It's October 1942, and the Stout family--Ann, Joe, and their young son, Little Joe--are on their way to visit Ann's family before Joe, an Army pilot, takes up his new assignment in Indiana. There's a storm and the road conditions are terrible, though, and when a tire blows out, Little Joe is the only survivor of the resulting accident.
The loss of his parents, the abrupt transition from life in urban Texas to life in rural Tennessee, and the shock knowing the animals he's eating for dinner on his grandparents' farm, are all hard on Little Joe. Daddy and Mother Washington--Persifor and Frances--are strong, loving, and understanding, though, and work to give him a sense of security and a grounding in values that will last him a lifetime.
Because World War II is under way, they deal with rationing, with troops moving into the area for training and maneuvers, and getting word of the deaths of young men they know.
Young parents today may be shocked at the degree of risk and danger that was a normal part of growing up prior to about a generation ago.
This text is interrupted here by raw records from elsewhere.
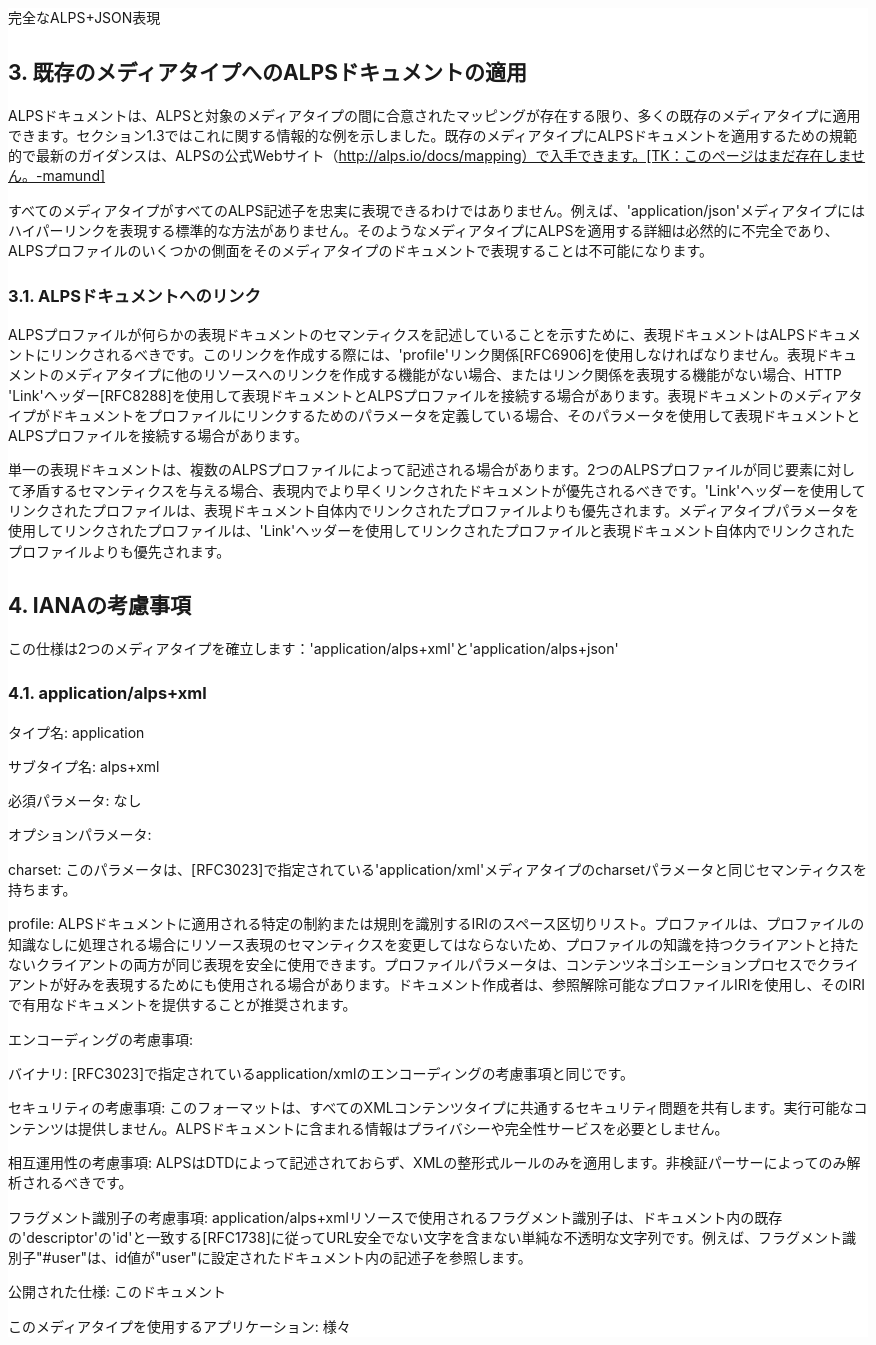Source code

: 完全なALPS+JSON表現

## 3. 既存のメディアタイプへのALPSドキュメントの適用

ALPSドキュメントは、ALPSと対象のメディアタイプの間に合意されたマッピングが存在する限り、多くの既存のメディアタイプに適用できます。セクション1.3ではこれに関する情報的な例を示しました。既存のメディアタイプにALPSドキュメントを適用するための規範的で最新のガイダンスは、ALPSの公式Webサイト（http://alps.io/docs/mapping）で入手できます。[TK：このページはまだ存在しません。-mamund]

すべてのメディアタイプがすべてのALPS記述子を忠実に表現できるわけではありません。例えば、'application/json'メディアタイプにはハイパーリンクを表現する標準的な方法がありません。そのようなメディアタイプにALPSを適用する詳細は必然的に不完全であり、ALPSプロファイルのいくつかの側面をそのメディアタイプのドキュメントで表現することは不可能になります。

### 3.1. ALPSドキュメントへのリンク

ALPSプロファイルが何らかの表現ドキュメントのセマンティクスを記述していることを示すために、表現ドキュメントはALPSドキュメントにリンクされるべきです。このリンクを作成する際には、'profile'リンク関係[RFC6906]を使用しなければなりません。表現ドキュメントのメディアタイプに他のリソースへのリンクを作成する機能がない場合、またはリンク関係を表現する機能がない場合、HTTP 'Link'ヘッダー[RFC8288]を使用して表現ドキュメントとALPSプロファイルを接続する場合があります。表現ドキュメントのメディアタイプがドキュメントをプロファイルにリンクするためのパラメータを定義している場合、そのパラメータを使用して表現ドキュメントとALPSプロファイルを接続する場合があります。

単一の表現ドキュメントは、複数のALPSプロファイルによって記述される場合があります。2つのALPSプロファイルが同じ要素に対して矛盾するセマンティクスを与える場合、表現内でより早くリンクされたドキュメントが優先されるべきです。'Link'ヘッダーを使用してリンクされたプロファイルは、表現ドキュメント自体内でリンクされたプロファイルよりも優先されます。メディアタイプパラメータを使用してリンクされたプロファイルは、'Link'ヘッダーを使用してリンクされたプロファイルと表現ドキュメント自体内でリンクされたプロファイルよりも優先されます。

## 4. IANAの考慮事項

この仕様は2つのメディアタイプを確立します：'application/alps+xml'と'application/alps+json'

### 4.1. application/alps+xml

タイプ名: application

サブタイプ名: alps+xml

必須パラメータ: なし

オプションパラメータ:

charset: このパラメータは、[RFC3023]で指定されている'application/xml'メディアタイプのcharsetパラメータと同じセマンティクスを持ちます。

profile: ALPSドキュメントに適用される特定の制約または規則を識別するIRIのスペース区切りリスト。プロファイルは、プロファイルの知識なしに処理される場合にリソース表現のセマンティクスを変更してはならないため、プロファイルの知識を持つクライアントと持たないクライアントの両方が同じ表現を安全に使用できます。プロファイルパラメータは、コンテンツネゴシエーションプロセスでクライアントが好みを表現するためにも使用される場合があります。ドキュメント作成者は、参照解除可能なプロファイルIRIを使用し、そのIRIで有用なドキュメントを提供することが推奨されます。

エンコーディングの考慮事項:

バイナリ: [RFC3023]で指定されているapplication/xmlのエンコーディングの考慮事項と同じです。

セキュリティの考慮事項: このフォーマットは、すべてのXMLコンテンツタイプに共通するセキュリティ問題を共有します。実行可能なコンテンツは提供しません。ALPSドキュメントに含まれる情報はプライバシーや完全性サービスを必要としません。

相互運用性の考慮事項: ALPSはDTDによって記述されておらず、XMLの整形式ルールのみを適用します。非検証パーサーによってのみ解析されるべきです。

フラグメント識別子の考慮事項: application/alps+xmlリソースで使用されるフラグメント識別子は、ドキュメント内の既存の'descriptor'の'id'と一致する[RFC1738]に従ってURL安全でない文字を含まない単純な不透明な文字列です。例えば、フラグメント識別子"#user"は、id値が"user"に設定されたドキュメント内の記述子を参照します。

公開された仕様: このドキュメント

このメディアタイプを使用するアプリケーション: 様々
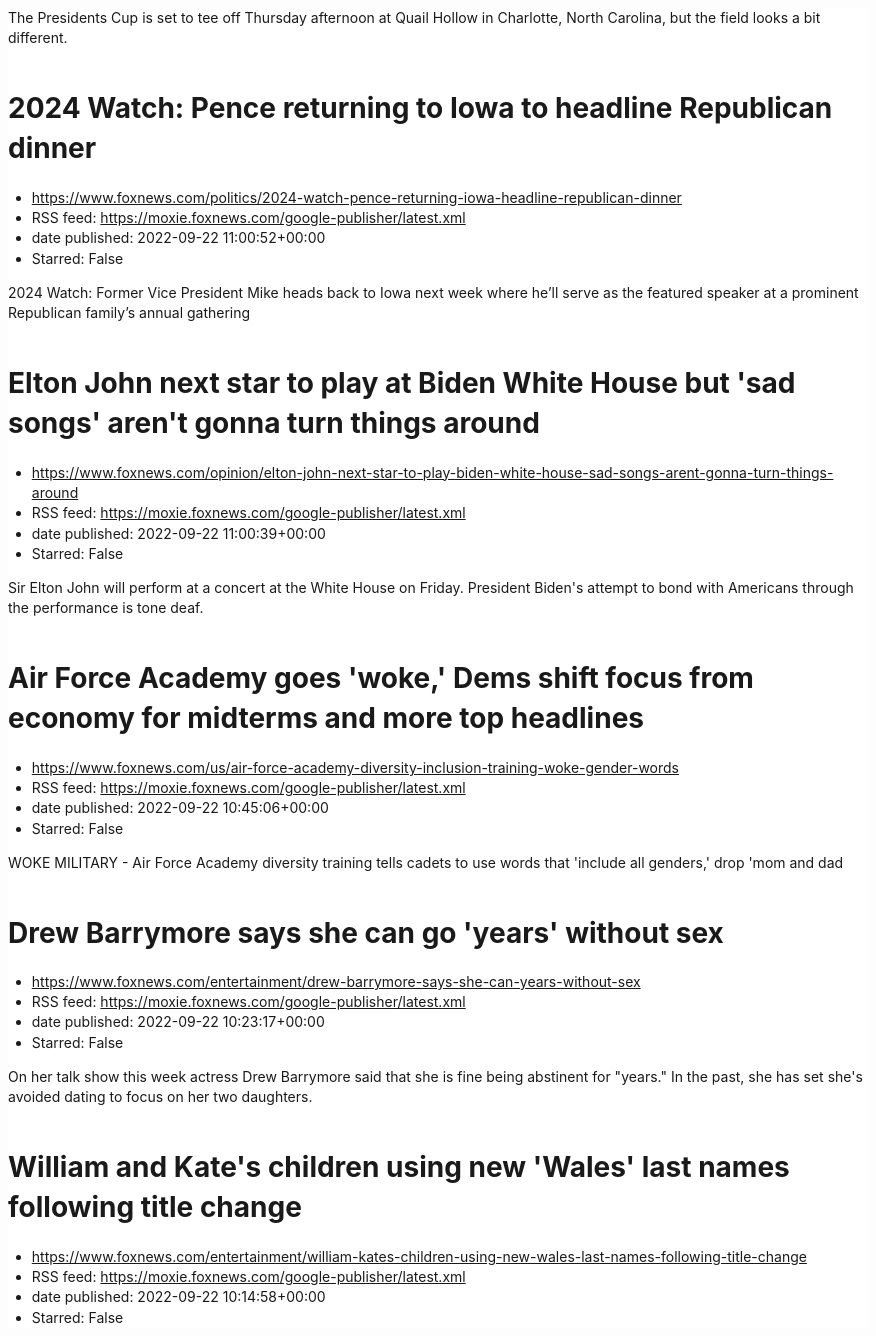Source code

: The Presidents Cup is set to tee off Thursday afternoon at Quail Hollow in Charlotte, North Carolina, but the field looks a bit different.

# 2024 Watch: Pence returning to Iowa to headline Republican dinner
 - https://www.foxnews.com/politics/2024-watch-pence-returning-iowa-headline-republican-dinner
 - RSS feed: https://moxie.foxnews.com/google-publisher/latest.xml
 - date published: 2022-09-22 11:00:52+00:00
 - Starred: False

2024 Watch: Former Vice President Mike heads back to Iowa next week where he’ll serve as the featured speaker at a prominent Republican family’s annual gathering

# Elton John next star to play at Biden White House but 'sad songs' aren't gonna turn things around
 - https://www.foxnews.com/opinion/elton-john-next-star-to-play-biden-white-house-sad-songs-arent-gonna-turn-things-around
 - RSS feed: https://moxie.foxnews.com/google-publisher/latest.xml
 - date published: 2022-09-22 11:00:39+00:00
 - Starred: False

Sir Elton John will perform at a concert at the White House on Friday. President Biden's attempt to bond with Americans through the performance is tone deaf.

# Air Force Academy goes 'woke,' Dems shift focus from economy for midterms and more top headlines
 - https://www.foxnews.com/us/air-force-academy-diversity-inclusion-training-woke-gender-words
 - RSS feed: https://moxie.foxnews.com/google-publisher/latest.xml
 - date published: 2022-09-22 10:45:06+00:00
 - Starred: False

WOKE MILITARY - Air Force Academy diversity training tells cadets to use words that 'include all genders​,' drop 'mom and dad

# Drew Barrymore says she can go 'years' without sex
 - https://www.foxnews.com/entertainment/drew-barrymore-says-she-can-years-without-sex
 - RSS feed: https://moxie.foxnews.com/google-publisher/latest.xml
 - date published: 2022-09-22 10:23:17+00:00
 - Starred: False

On her talk show this week actress Drew Barrymore said that she is fine being abstinent for "years." In the past, she has set she's avoided dating to focus on her two daughters.

# William and Kate's children using new 'Wales' last names following title change
 - https://www.foxnews.com/entertainment/william-kates-children-using-new-wales-last-names-following-title-change
 - RSS feed: https://moxie.foxnews.com/google-publisher/latest.xml
 - date published: 2022-09-22 10:14:58+00:00
 - Starred: False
What kind of childhood is it, when you don't get a chance to blow something up?
Because it's the 1940s, Little Joe encounters the effects of Jim Crow on the family of a man who works for his grandfather, and the first stirrings of the Civil Rights movement, and his grandmother's calm but firm rejection of the racism around them.
An excellent and moving story, and a glimpse into an important part of our past. Highly recommended.
I received a free electronic galley of this book from the publisher via NetGalley.